The overall reoperation rate was 7.59% in the PCF group, statistically higher than that in the ACDF group (4.05%). The reoperation cases in the PCF group were mostly operated at the same level due to persistent or reappearing radicular pain, whereas adjacent segment disease (ASD) was the most common reason for performing reoperation following ACDF. A retrospective long-term analysis in 374 patients undergoing 409 anterior cervical fusions reported a relatively consistent incidence of ASD of 3% per year [6]. Symptomatic ASD may affect more than one fourth of all patients within 10 years after ACDF. On the other hand, some surgeons believe PCF could decrease the incidence of ASD. Clarke et al. [38] retrospectively analyzed data obtained from 303 patients who underwent PCF for cervical radiculopathy.

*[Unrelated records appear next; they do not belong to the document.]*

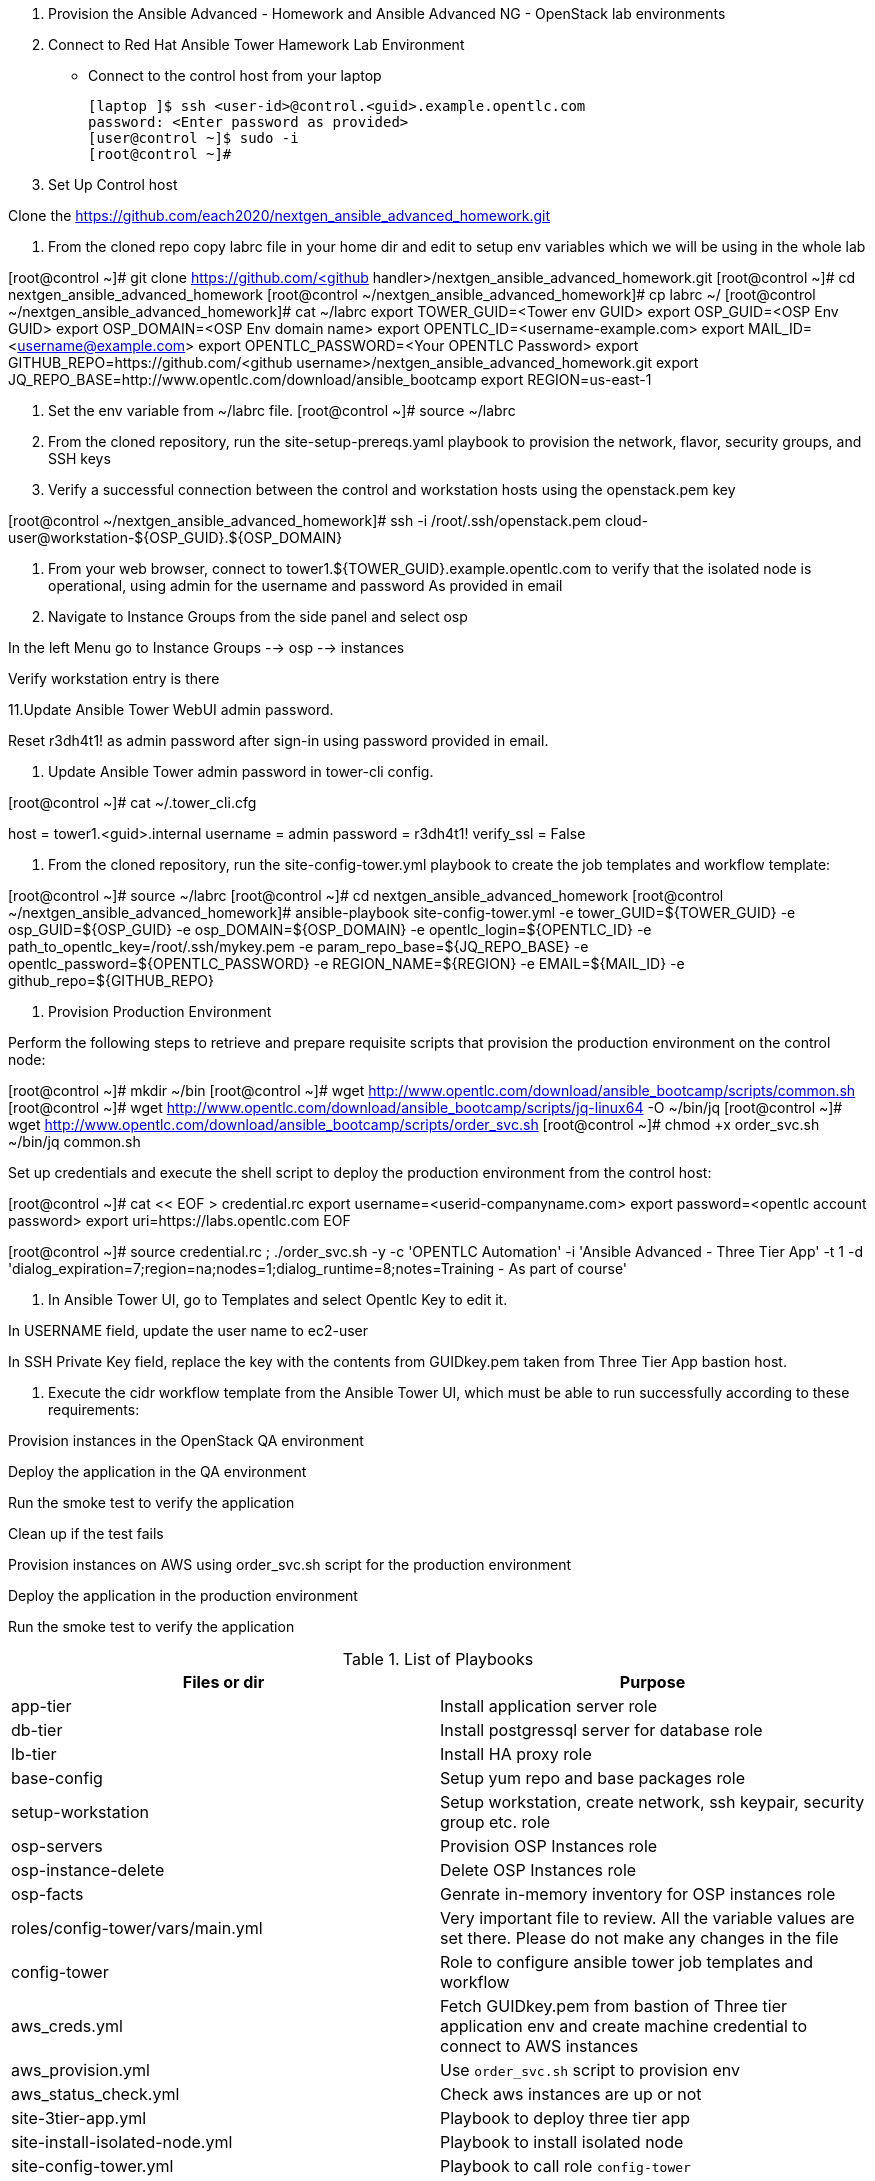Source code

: 1. Provision the Ansible Advanced - Homework and Ansible Advanced NG - OpenStack lab environments

2. Connect to Red Hat Ansible Tower Hamework Lab Environment

- Connect to the control host from your laptop

  [laptop ]$ ssh <user-id>@control.<guid>.example.opentlc.com
  password: <Enter password as provided>
  [user@control ~]$ sudo -i
  [root@control ~]#

3. Set Up Control host

Clone the  https://github.com/each2020/nextgen_ansible_advanced_homework.git

4. From the cloned repo copy labrc file in your home dir and edit to setup env variables which we will be using in the whole lab

[root@control ~]# git clone https://github.com/<github handler>/nextgen_ansible_advanced_homework.git
[root@control ~]# cd nextgen_ansible_advanced_homework
[root@control ~/nextgen_ansible_advanced_homework]# cp labrc ~/
[root@control ~/nextgen_ansible_advanced_homework]# cat ~/labrc
export TOWER_GUID=<Tower env GUID>
export OSP_GUID=<OSP Env GUID>
export OSP_DOMAIN=<OSP Env domain name>
export OPENTLC_ID=<username-example.com>
export MAIL_ID=<username@example.com>
export OPENTLC_PASSWORD=<Your OPENTLC Password>
export GITHUB_REPO=https://github.com/<github username>/nextgen_ansible_advanced_homework.git
export JQ_REPO_BASE=http://www.opentlc.com/download/ansible_bootcamp
export REGION=us-east-1

5. Set the env variable from ~/labrc file.
[root@control ~]# source ~/labrc

6. From the cloned repository, run the site-setup-prereqs.yaml playbook to provision the network, flavor, security groups, and SSH keys

7. Verify a successful connection between the control and workstation hosts using the openstack.pem key

[root@control ~/nextgen_ansible_advanced_homework]# ssh -i /root/.ssh/openstack.pem cloud-user@workstation-${OSP_GUID}.${OSP_DOMAIN}

9. From your web browser, connect to tower1.${TOWER_GUID}.example.opentlc.com to verify that the isolated node is operational, using admin for the username and password As provided in email

10. Navigate to Instance Groups from the side panel and select osp

In the left Menu go to Instance Groups --> osp --> instances

Verify workstation entry is there

11.Update Ansible Tower WebUI admin password.

Reset r3dh4t1! as admin password after sign-in using password provided in email.

12. Update Ansible Tower admin password in tower-cli config.

[root@control ~]# cat ~/.tower_cli.cfg
[general]
host = tower1.<guid>.internal
username = admin
password = r3dh4t1!
verify_ssl = False

13. From the cloned repository, run the site-config-tower.yml playbook to create the job templates and workflow template:

[root@control ~]# source ~/labrc
[root@control ~]# cd nextgen_ansible_advanced_homework
[root@control ~/nextgen_ansible_advanced_homework]# ansible-playbook site-config-tower.yml -e tower_GUID=${TOWER_GUID} -e osp_GUID=${OSP_GUID} -e osp_DOMAIN=${OSP_DOMAIN} -e opentlc_login=${OPENTLC_ID} -e path_to_opentlc_key=/root/.ssh/mykey.pem -e param_repo_base=${JQ_REPO_BASE} -e opentlc_password=${OPENTLC_PASSWORD} -e REGION_NAME=${REGION} -e EMAIL=${MAIL_ID} -e github_repo=${GITHUB_REPO}

14. Provision Production Environment

Perform the following steps to retrieve and prepare requisite scripts that provision the production environment on the control node:

[root@control ~]# mkdir ~/bin
[root@control ~]# wget http://www.opentlc.com/download/ansible_bootcamp/scripts/common.sh
[root@control ~]# wget http://www.opentlc.com/download/ansible_bootcamp/scripts/jq-linux64 -O ~/bin/jq
[root@control ~]# wget http://www.opentlc.com/download/ansible_bootcamp/scripts/order_svc.sh
[root@control ~]# chmod +x order_svc.sh ~/bin/jq common.sh 

Set up credentials and execute the shell script to deploy the production environment from the control host:

[root@control ~]# cat << EOF > credential.rc
export username=<userid-companyname.com>
export password=<opentlc account password>
export uri=https://labs.opentlc.com
EOF

[root@control ~]# source credential.rc ; ./order_svc.sh -y -c 'OPENTLC Automation' -i 'Ansible Advanced - Three Tier App' -t 1 -d 'dialog_expiration=7;region=na;nodes=1;dialog_runtime=8;notes=Training - As part of course' 

15. In Ansible Tower UI, go to Templates and select Opentlc Key to edit it.

In USERNAME field, update the user name to ec2-user

In SSH Private Key field, replace the key with the contents from GUIDkey.pem taken from Three Tier App bastion host.

15. Execute the cidr workflow template from the Ansible Tower UI, which must be able to run successfully according to these requirements:

Provision instances in the OpenStack QA environment

Deploy the application in the QA environment

Run the smoke test to verify the application

Clean up if the test fails

Provision instances on AWS using order_svc.sh script for the production environment

Deploy the application in the production environment

Run the smoke test to verify the application


.List of Playbooks
[%header,cols=2*]
|===
| Files or dir | Purpose
| app-tier | Install application server role
| db-tier  | Install postgressql server for database role
| lb-tier  | Install HA proxy role
| base-config | Setup yum repo and base packages role
| setup-workstation | Setup workstation, create network, ssh keypair, security group etc. role 
| osp-servers | Provision OSP Instances role
| osp-instance-delete | Delete OSP Instances role
| osp-facts | Genrate in-memory inventory for OSP instances role
| roles/config-tower/vars/main.yml | Very important file to review. All the variable values are set there. Please do not make any changes in the file
| config-tower | Role to configure ansible tower job templates and workflow
| aws_creds.yml | Fetch GUIDkey.pem from bastion of Three tier application env and create machine credential to connect to AWS instances
| aws_provision.yml | Use `order_svc.sh` script to provision env
| aws_status_check.yml | Check aws instances are up or not
| site-3tier-app.yml | Playbook to deploy three tier app
| site-install-isolated-node.yml | Playbook to install isolated node
| site-config-tower.yml | Playbook to call role `config-tower`
| site-osp-delete.yml | Playbook to call role
| site-osp-instances.yml | Playbook to call role
| site-setup-prereqs.yml | Playbook to call role
| site-smoke-osp.yml | Playbook to test three tier app on OSP
| site-smoketest-aws.yml | Playbook to test three tier app on AWS
| grading-script.yml | Self grading script
| roles/config-tower/tasks/ec2_dynamic.yml | For creating Dynamic inventory in Ansible tower. Use `AWS Access Key` for credential
| roles/config-tower/tasks/job_template.yml | For creating job templates
| roles/config-tower/tasks/pre-config-tower.yml | Any pre config tasks needed
| roles/config-tower/tasks/workflow_template.yml | genrate workflow from `workflow.yml` file
| roles/config-tower/tasks/post-config-tower.yml | any post config jobs
|===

The rates of ASD were estimated to be 0.9% per year and 6.7% per 10 years following PCF. Skovrlj et al. [39] calculated a similar rate of 0.9% per year for the cases of symptomatic ASD requiring reoperation following PCF. Although we could not do a quantitative comparative analysis based on the included studies, the reported rates of symptomatic ASD following PCF was indeed less than that following ACDF. The significantly increased range of motion adjacent to the operated segment after ACDF compared with PCF may contribute to the higher rate of ASD [9, 10].

Perioperative outcomes

PCF was associated with shorter operation time and shorter length of hospital stay according to our analysis. Compared to ACDF, a significantly greater proportion of patients in the PCF group underwent outpatient surgery or 1-day hospitalization after surgery [16]. Mesregah et al. reported that outpatient single-level PCF was associated with a lower rate of perioperative medical and surgical complications compared with inpatient PCF, and PCF in the outpatient setting was suggested to be a safe procedure for the [37].

Total hospital cost in the PCF group was significantly less than the ACDF group, the reason of which may be attributable to a greater proportion of PCF procedures occurring in the outpatient setting and an avoidance of the need for surgical implants [16, 27]. Given the comparable clinical outcomes for either procedure, PCF was considered to be more cost-effective than ACDF [22, 30].

Limitation

Our meta-analysis has certain limitations as follows. First, apart from the 3 RCTs which had small sample sizes, the majority of our included studies were non-randomized studies. Although the included studies were of relatively high quality according to the NOS assessment, we must acknowledge that further randomized controlled trials with high quality and more patients should be performed. Second, the majority of the cases in this meta-analysis were from Witiw et al.’s study [17] and the data of their study was obtained from a commercial health insurance database, which was different from other studies. Although the sensitivity analysis revealed that the relevant results were consistent and stable, the potential heterogeneity raised from this study should be also aware. Third, rare studies reported the data of radiographic outcomes; hence, we could not compare the two treatment groups on a radiographic level.

Conclusion

Among patients with single-level unilateral cervical radiculopathy, PCF has comparable effectiveness and complication rate compared with ACDF. It seems that PCF is a sufficient alternative procedure with shorter operation time, shorter length of hospital stay, and less total hospital cost for the treatment of cervical radiculopathy. However, the higher reoperation rate following PCF should be also taken into consideration.